- TÂCHE À FAIRE A: D'après le texte consacré au livre de Mathieu Palain, énumérez tous les lieux ou cadres dans lesquels l'auteur a recueilli des témoignages.
- TÂCHE À FAIRE B: Recopiez le passage du texte consacré au livre de Mathieu Palain qui va de « Fort du succès » à « trame narrative captivante. », ces deux extrémités comprises.

- TEXTE FOURNI:
^^^^^^^^^^^^^^^^
Fort du succès de la série de podcasts Des hommes violents diffusée sur France Culture il y a six ans, le journaliste Mathieu Palain poursuit son enquête dans son livre Nos pères, nos frères, nos amis, paru le 12 janvier 2023, aux éditions Les Arènes. Ce livre est le fruit d’une longue immersion qui lui a permis de recueillir de rares témoignages dans des groupes de paroles, dans une Maison des femmes, à des auditions judiciaires. Au plus près du réel, empruntant des techniques de l’écriture journalistique, le livre de Mathieu Palain est habilement tissé dans une trame narrative captivante.
^^^^^^^^^^^^^^^^
Entrées de données enregistrées
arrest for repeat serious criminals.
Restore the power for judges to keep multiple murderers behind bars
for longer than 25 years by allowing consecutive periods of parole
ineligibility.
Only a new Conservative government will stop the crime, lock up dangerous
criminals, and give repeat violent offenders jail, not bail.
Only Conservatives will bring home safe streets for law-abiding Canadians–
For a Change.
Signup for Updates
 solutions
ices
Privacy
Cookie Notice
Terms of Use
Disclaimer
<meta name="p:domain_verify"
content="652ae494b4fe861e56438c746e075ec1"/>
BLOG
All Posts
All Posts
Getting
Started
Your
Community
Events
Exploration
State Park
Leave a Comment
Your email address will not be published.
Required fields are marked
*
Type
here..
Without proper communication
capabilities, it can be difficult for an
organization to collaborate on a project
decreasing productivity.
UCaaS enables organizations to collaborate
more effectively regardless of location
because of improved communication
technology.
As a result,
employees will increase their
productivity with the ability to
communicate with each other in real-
^^^^^^^^^^^^^^^^
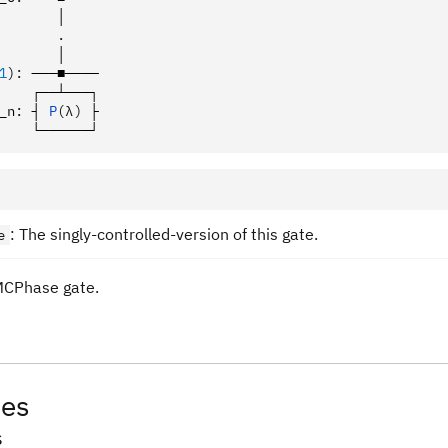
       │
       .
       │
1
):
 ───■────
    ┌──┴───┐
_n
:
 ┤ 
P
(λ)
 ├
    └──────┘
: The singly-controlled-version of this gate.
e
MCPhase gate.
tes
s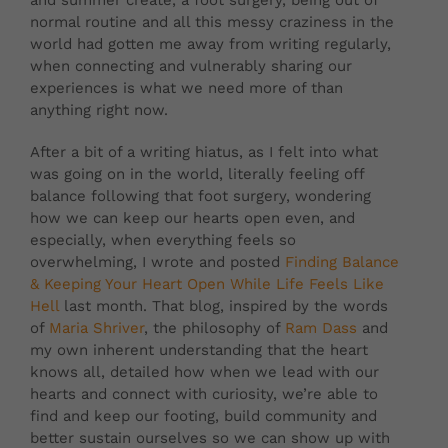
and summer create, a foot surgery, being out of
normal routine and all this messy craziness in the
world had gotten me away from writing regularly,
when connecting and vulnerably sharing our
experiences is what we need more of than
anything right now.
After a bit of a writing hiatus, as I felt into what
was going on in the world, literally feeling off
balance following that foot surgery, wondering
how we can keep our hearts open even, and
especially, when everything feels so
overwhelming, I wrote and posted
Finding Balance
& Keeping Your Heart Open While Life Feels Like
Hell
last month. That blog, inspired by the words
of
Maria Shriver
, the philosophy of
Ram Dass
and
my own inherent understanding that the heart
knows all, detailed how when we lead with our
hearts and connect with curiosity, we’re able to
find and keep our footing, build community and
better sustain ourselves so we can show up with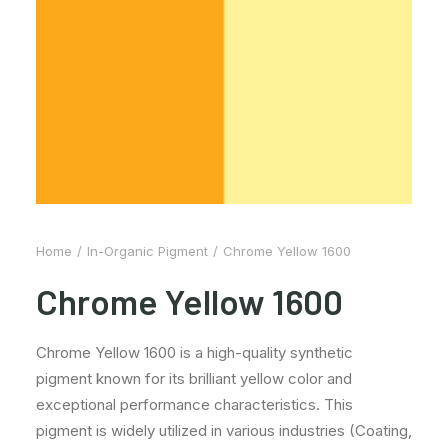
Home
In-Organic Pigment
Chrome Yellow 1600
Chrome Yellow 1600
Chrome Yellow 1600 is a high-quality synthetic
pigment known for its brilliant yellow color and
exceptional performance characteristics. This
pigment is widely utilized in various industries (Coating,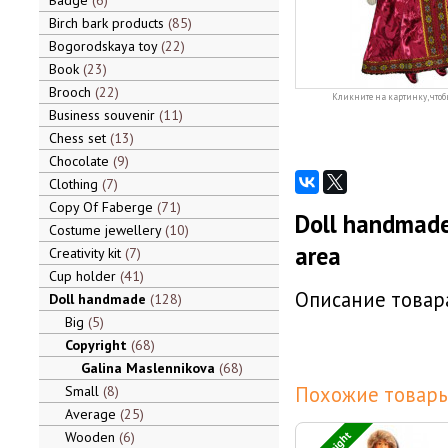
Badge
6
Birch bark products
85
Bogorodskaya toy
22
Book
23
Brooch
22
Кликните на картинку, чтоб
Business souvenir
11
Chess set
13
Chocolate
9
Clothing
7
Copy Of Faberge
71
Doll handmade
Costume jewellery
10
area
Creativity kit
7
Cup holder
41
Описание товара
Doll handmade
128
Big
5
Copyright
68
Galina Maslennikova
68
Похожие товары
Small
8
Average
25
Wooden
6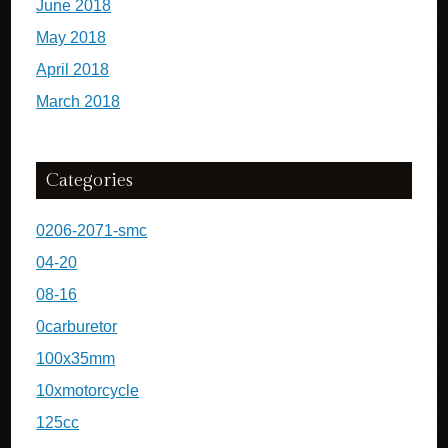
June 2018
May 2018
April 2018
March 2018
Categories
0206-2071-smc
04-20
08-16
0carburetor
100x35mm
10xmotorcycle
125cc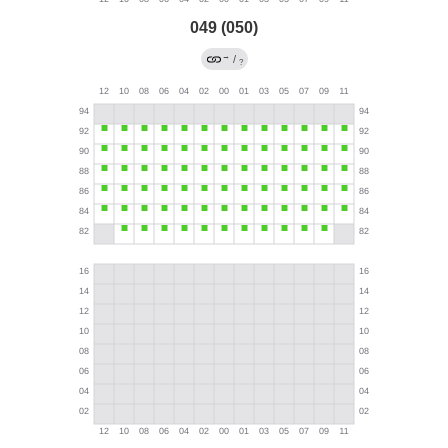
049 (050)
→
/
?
^^^^^^^^^^^^^^^^
- ZONE DE RÉPONSE A:
- des groupes de paroles
- une Maison des femmes
- des auditions judiciaires

- ZONE DE RÉPONSE B:
Fort du succès de la série de podcasts Des hommes violents diffusée sur France Culture il y a six ans, le journaliste Mathieu Palain poursuit son enquête dans son livre Nos pères, nos frères, nos amis, paru le 12 janvier 2023, aux éditions Les Arènes. Ce livre est le fruit d’une longue immersion qui lui a permis de recueillir de rares témoignages dans des groupes de paroles, dans une Maison des femmes, à des auditions judiciaires. Au plus près du réel, empruntant des techniques de l’écriture journalistique, le livre de Mathieu Palain est habilement tissé dans une trame narrative captivante.